=== PAGE TEXT ===

Cooking with Artists: Maia Ruth Lee
The artist shares her mother’s recipe for miyeokguk, in MoMA PS1’s ongoing series with chef Mina Stone.
Mina Stone
Jun 24, 2020
“Love is an action, a participatory emotion. Whether we are engaged in a process of self love or of loving others we must move beyond the realm of feeling to actualize love.... This is why it is useful to see love as a practice.”
—all about love, bell hooks, 2001
This series of interviews, in many ways, has taken on a life of its own. It started as an intimate series of artists’ recipes during the COVID-19 shut down. A window into artists’ work ethos and personal lives under the guise of a simple recipe.
Now the series is changing with the times.
Cooking is political. It always has been and it always will be. It is a method of education and a catalyst for community engagement. It can simultaneously be a voice of dissent and a tool of extreme oppression. In its purest form, cooking is an act of love.
A lot has changed since I interviewed Maia Ruth Lee, a New York–based artist, over a month ago for the fourth installment of this series. Maybe if I interviewed her today she would choose to share a different recipe, or none at all, but it leaves room to draw the significance from her interview and apply it to the world as it is today—different than it was a month ago.
In big and small ways, little things connect us, educate us, and unite us. It is not business as usual anymore, but rather the business of change and ever-evolving awareness. Cooking is, more often than not, deeply rooted in one’s identity and culture. It is a universal language with which we can connect and experience each other, and it gives us the ability to educate about culture, family, and history.
Cooking is political. It always has been and it always will be.
Mina Stone
Maia’s artwork explores “language as a tool that connects and separates us, language and symbology as a mode of self protection, self preservation, and a code that keeps us all in check with one another.” Her most recent installations include glyphs of found metal scraps from fences and windows throughout New York City, as well as “Bondage Baggage” luggage—bound by rope, tarp, and string.
Maia is also the director of a nonprofit after-school program called Wide Rainbow, which connects contemporary artists with the community. She mentioned in our interview that her role as an educator and her art practice is a symbiotic relationship, each method informing and nurturing the other. Her art is also deeply embedded in her personality—she’s a rapt listener and community engager, and she has the instant ability to make people feel at home around her.
As Maia said, “I often think about what kind of legacy we can leave behind. What ideas will stay and what will be forgotten? Education is at a pivotal moment right now. We have been able to peel away little by little to reveal great flaws of a system that erases, misplaces, and misuses what is handed down to the next generation. What is our legacy as thinkers, artists, and creators? It must be about the truth. It must be about integrity and grace. It must be about generosity and strength, and it must be about supporting our very own communities.”

=== GIVEN INFORMATION ===

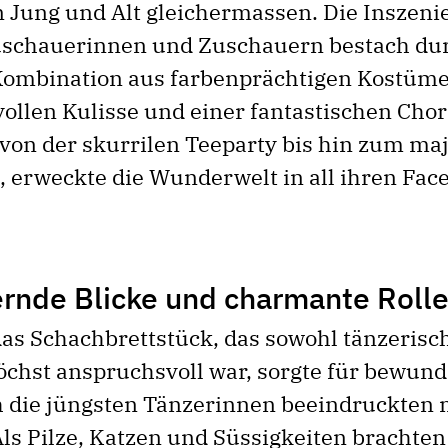
n Jung und Alt gleichermassen. Die Inszeni
uschauerinnen und Zuschauern bestach dur
Kombination aus farbenprächtigen Kostüme
llen Kulisse und einer fantastischen Chor
 von der skurrilen Teeparty bis hin zum ma
, erweckte die Wunderwelt in all ihren Fac
nde Blicke und charmante Roll
as Schachbrettstück, das sowohl tänzerisch
öchst anspruchsvoll war, sorgte für bewun
h die jüngsten Tänzerinnen beeindruckten 
Als Pilze, Katzen und Süssigkeiten brachten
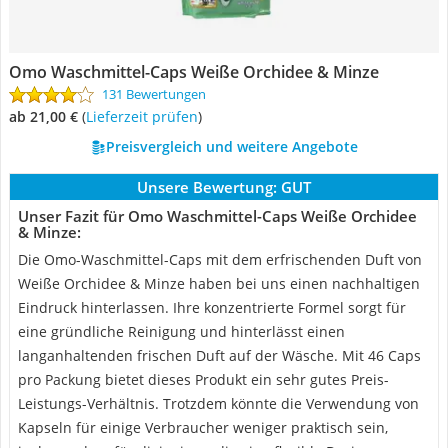
Omo Waschmittel-Caps Weiße Orchidee & Minze
131 Bewertungen
ab 21,00 €
(
Lieferzeit prüfen
)
Preisvergleich und weitere Angebote
Unsere Bewertung:
GUT
Unser Fazit für Omo Waschmittel-Caps Weiße Orchidee
& Minze:
Die Omo-Waschmittel-Caps mit dem erfrischenden Duft von
Weiße Orchidee & Minze haben bei uns einen nachhaltigen
Eindruck hinterlassen. Ihre konzentrierte Formel sorgt für
eine gründliche Reinigung und hinterlässt einen
langanhaltenden frischen Duft auf der Wäsche. Mit 46 Caps
pro Packung bietet dieses Produkt ein sehr gutes Preis-
Leistungs-Verhältnis. Trotzdem könnte die Verwendung von
Kapseln für einige Verbraucher weniger praktisch sein,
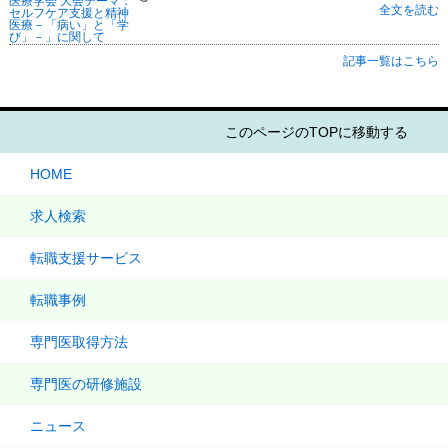
全文を読む
記事一覧はこちら
このページのTOPに移動する
HOME
求人検索
転職支援サービス
転職事例
専門医取得方法
専門医の研修施設
ニュース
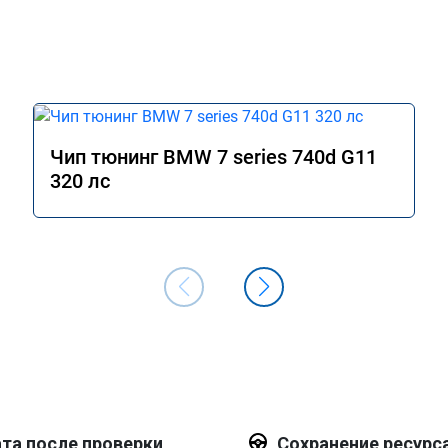
Чип тюнинг BMW 7 series 740d G11
320 лс
та после проверки
Сохранение ресурс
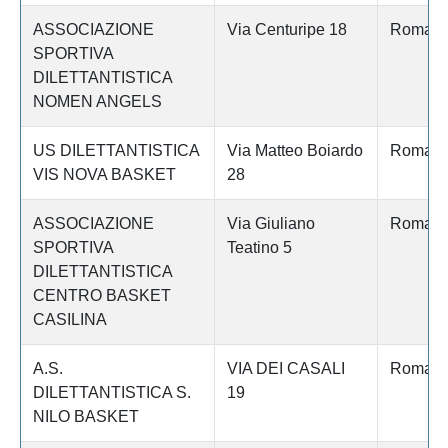
ASSOCIAZIONE
Via Centuripe 18
Roma
SPORTIVA
DILETTANTISTICA
NOMEN ANGELS
US DILETTANTISTICA
Via Matteo Boiardo
Roma
VIS NOVA BASKET
28
ASSOCIAZIONE
Via Giuliano
Roma
SPORTIVA
Teatino 5
DILETTANTISTICA
CENTRO BASKET
CASILINA
A.S.
VIA DEI CASALI
Roma
DILETTANTISTICA S.
19
NILO BASKET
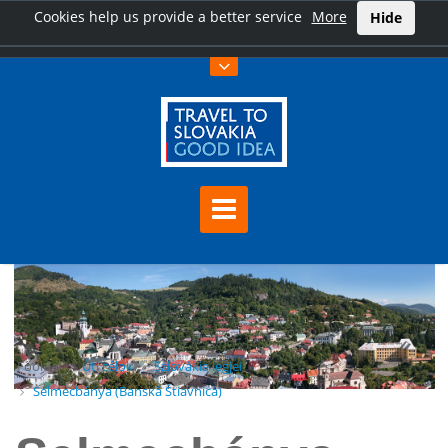
Cookies help us provide a better service
More
Hide
Főoldal
Úti célok
Szlovákia legjei
Selmecbánya (Banská Štiavnica)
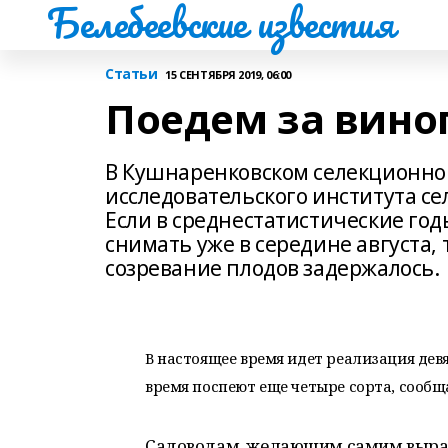
Белебеевские известия
Статьи
15 СЕНТЯБРЯ 2019, 06:00
Поедем за вино
В Кушнаренковском селекционно
исследовательского института се
Если в среднестатистические го
снимать уже в середине августа, 
созревание плодов задержалось.
В настоящее время идет реализация дев
время поспеют еще четыре сорта, сооб
Садоводам, желающим самим вырас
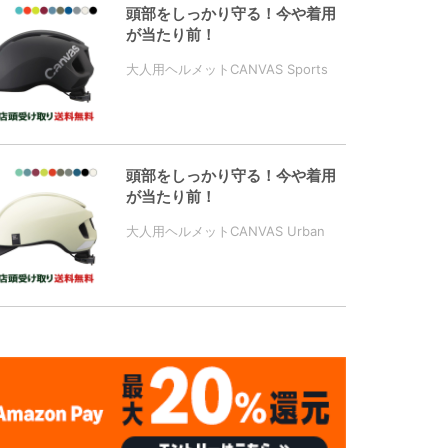
頭部をしっかり守る！今や着用
が当たり前！
大人用ヘルメットCANVAS Sports
頭部をしっかり守る！今や着用
が当たり前！
大人用ヘルメットCANVAS Urban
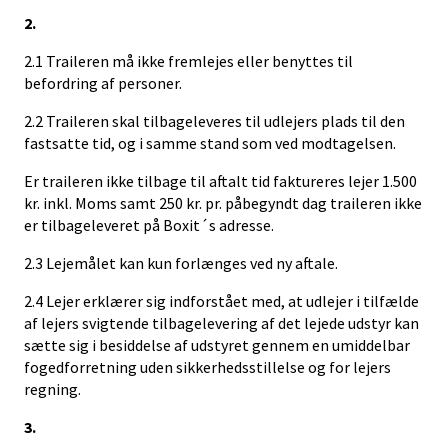
2.
2.1 Traileren må ikke fremlejes eller benyttes til
befordring af personer.
2.2 Traileren skal tilbageleveres til udlejers plads til den
fastsatte tid, og i samme stand som ved modtagelsen.
Er traileren ikke tilbage til aftalt tid faktureres lejer 1.500
kr. inkl. Moms samt 250 kr. pr. påbegyndt dag traileren ikke
er tilbageleveret på Boxit´s adresse.
2.3 Lejemålet kan kun forlænges ved ny aftale.
2.4 Lejer erklærer sig indforstået med, at udlejer i tilfælde
af lejers svigtende tilbagelevering af det lejede udstyr kan
sætte sig i besiddelse af udstyret gennem en umiddelbar
fogedforretning uden sikkerhedsstillelse og for lejers
regning.
3.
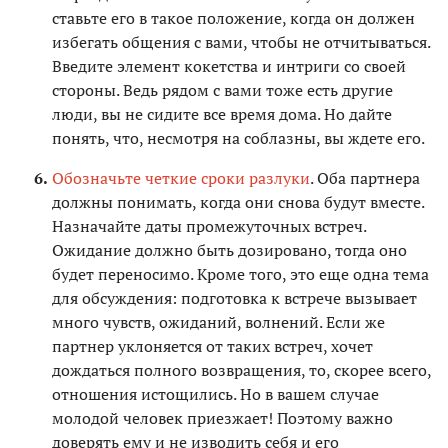
ставьте его в такое положение, когда он должен
избегать общения с вами, чтобы не отчитываться.
Введите элемент кокетства и интриги со своей
стороны. Ведь рядом с вами тоже есть другие
люди, вы не сидите все время дома. Но дайте
понять, что, несмотря на соблазны, вы ждете его.
Обозначьте четкие сроки разлуки
. Оба партнера
должны понимать, когда они снова будут вместе.
Назначайте даты промежуточных встреч.
Ожидание должно быть дозировано, тогда оно
будет переносимо. Кроме того, это еще одна тема
для обсуждения: подготовка к встрече вызывает
много чувств, ожиданий, волнений. Если же
партнер уклоняется от таких встреч, хочет
дождаться полного возвращения, то, скорее всего,
отношения истощились. Но в вашем случае
молодой человек приезжает! Поэтому важно
доверять ему и не изводить себя и его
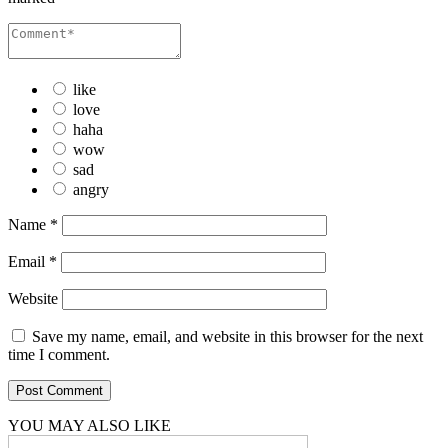
like
love
haha
wow
sad
angry
Name
*
Email
*
Website
Save my name, email, and website in this browser for the next
time I comment.
YOU MAY ALSO LIKE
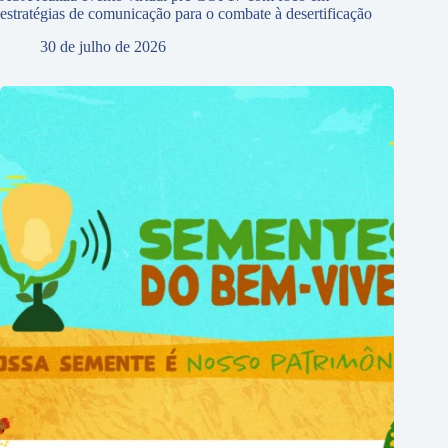
estratégias de comunicação para o combate à desertificação
30 de julho de 2026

===

• EXERCISE TASKS:
1. In the Maia Ruth Lee article, list each thing Maia says our legacy "must be about."
2. Extend the Maia Ruth Lee article past its closing quotation.
The listing plays no part in this.

• PER-TASK OUTPUTS:
1.
- the truth
- integrity
- grace
- generosity
- strength
- supporting our very own communities

2.
Maia Ruth Lee’s Miyeokguk
Maia chose to share her mother’s recipe for
Maia’s childhood was spent mostly in Nepal, and her mother would make this often for her family. She also made it every day, for two weeks, after Maia gave birth to her son, Nima.
The soup is traditionally made with lots of dried whole miyeok, which can be found in Korean groceries stores or online (wakame, as it’s called in Japanese), and beef, chicken, or mussels. Maia’s mom used canned tuna because it was more accessible in Nepal, and it saved her a trip to the butcher that “she didn't trust very much” (ha!).
20g dried whole seaweed (miyeok or wakame) (about three cups soaked)
1 or 2 cloves of garlic, chopped
1 tablespoon sesame oil
1 can of water-packed albacore tuna, drained and crumbled
2 tablespoons soy sauce
1 teaspoon sea salt
8 cups water
1 tablespoon white miso, or any miso you like

Soak the dried miyeok for about 30 minutes in a large bowl of cold water. Rinse thoroughly and drain. Chop the miyeok into bite-sized pieces, measuring out three cups.
In a large pot over medium/high heat, sauté the garlic and sesame oil for one minute, add the crumbled tuna, and sautee for one minute more to marry the flavors.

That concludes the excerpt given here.